SUPPLIED RECORDS -

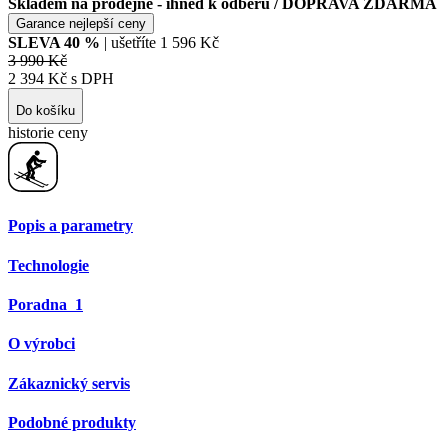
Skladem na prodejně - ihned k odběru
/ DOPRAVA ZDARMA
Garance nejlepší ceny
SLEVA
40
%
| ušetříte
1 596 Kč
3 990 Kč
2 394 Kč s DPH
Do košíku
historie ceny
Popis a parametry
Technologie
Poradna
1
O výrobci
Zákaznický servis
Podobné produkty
---
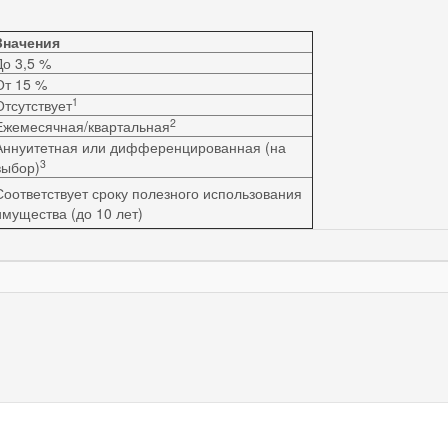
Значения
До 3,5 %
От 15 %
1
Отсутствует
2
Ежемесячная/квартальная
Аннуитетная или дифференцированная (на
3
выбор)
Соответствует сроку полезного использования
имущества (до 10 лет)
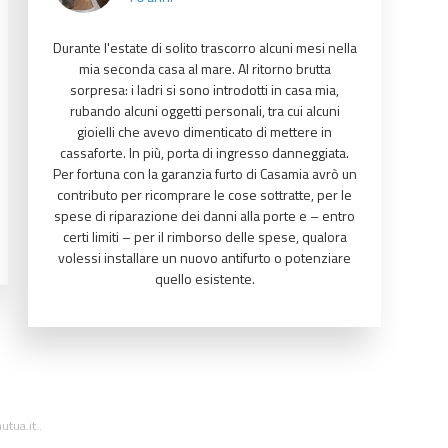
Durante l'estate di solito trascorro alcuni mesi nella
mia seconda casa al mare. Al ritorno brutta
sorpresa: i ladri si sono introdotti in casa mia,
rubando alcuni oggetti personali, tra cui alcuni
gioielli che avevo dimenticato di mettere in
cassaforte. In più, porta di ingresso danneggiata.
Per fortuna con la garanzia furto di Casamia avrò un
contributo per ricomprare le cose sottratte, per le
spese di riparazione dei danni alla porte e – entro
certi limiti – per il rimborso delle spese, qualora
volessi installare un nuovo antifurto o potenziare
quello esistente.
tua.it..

REQUIRED WORK -
Where the data above reaches the line holding "Skladem na prodejně - ihned k odběru", begin printing, and stop after the line holding "Podobné produkty". Each line must be reproduced exactly, with nothing else added.

ANSWER TO THIS EXERCISE -
Skladem na prodejně - ihned k odběru
/ DOPRAVA ZDARMA
Garance nejlepší ceny
SLEVA
40
%
| ušetříte
1 596 Kč
3 990 Kč
2 394 Kč s DPH
Do košíku
historie ceny
Popis a parametry
Technologie
Poradna
1
O výrobci
Zákaznický servis
Podobné produkty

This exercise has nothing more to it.